The Dymock Poets
The sleepy Gloucestershire village of Dymock was the setting for one of the most exceptional flowerings of literary talent in early twentieth-century Britain. A new poetic movement came together around three young writers – Lascelles Abercrombie, Wilfrid Gibson and Robert Frost – that prioritised clarity, directness and lyricism, taking for inspiration the life and landscape of rural England.

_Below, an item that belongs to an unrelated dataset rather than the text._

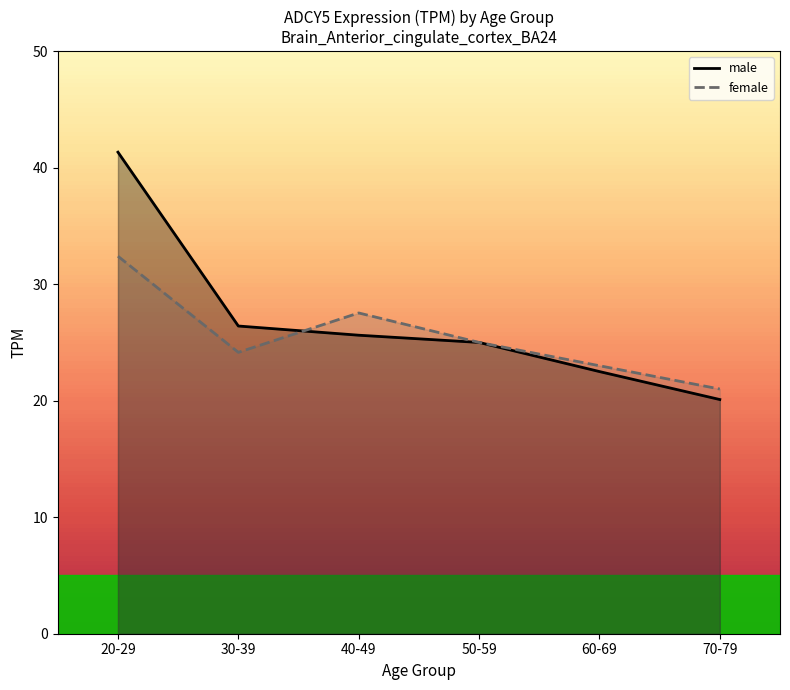

What is the value of the male point at the 5th from the left?

22.5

In the months prior to the outbreak of war in 1914 the three men, who had settled in the countryside around Dymock, were regularly visited by their fellow poets Rupert Brooke, John Drinkwater and Edward Thomas. The group discussed each others’ work, walked and read together, and discussed literature and its practice in each other’s houses. Together they published a quarterly magazine, entitled New Numbers, which was the first to publish Rupert Brooke’s ‘The Soldier’ (‘If I should die, think only this of me: That there’s some corner of a foreign field. That is forever England.’). The work became famous around the country when the Dean of St Paul’s Cathedral read it at his Easter Sunday service in 1915. Three weeks later Brooke was dead, having contracted septicaemia whilst on duty with the Royal Naval Division.Edward Thomas enlisted in 1915, having famously been influenced in his decision to volunteer by reading an advance copy of Frost’s poem ‘The Road Not Taken’. Having joined as a private he served with distinction, rising to the rank of second lieutenant before being killed in action at the Battle of Arras in 1917. Their deaths, along with the return of Frost to America, signalled the break up of the movement.
The legacy of the Dymock poets endures to this day. Their writings have come to symbolise an idyllic vision of pre-war Britain, and its irretrievable loss.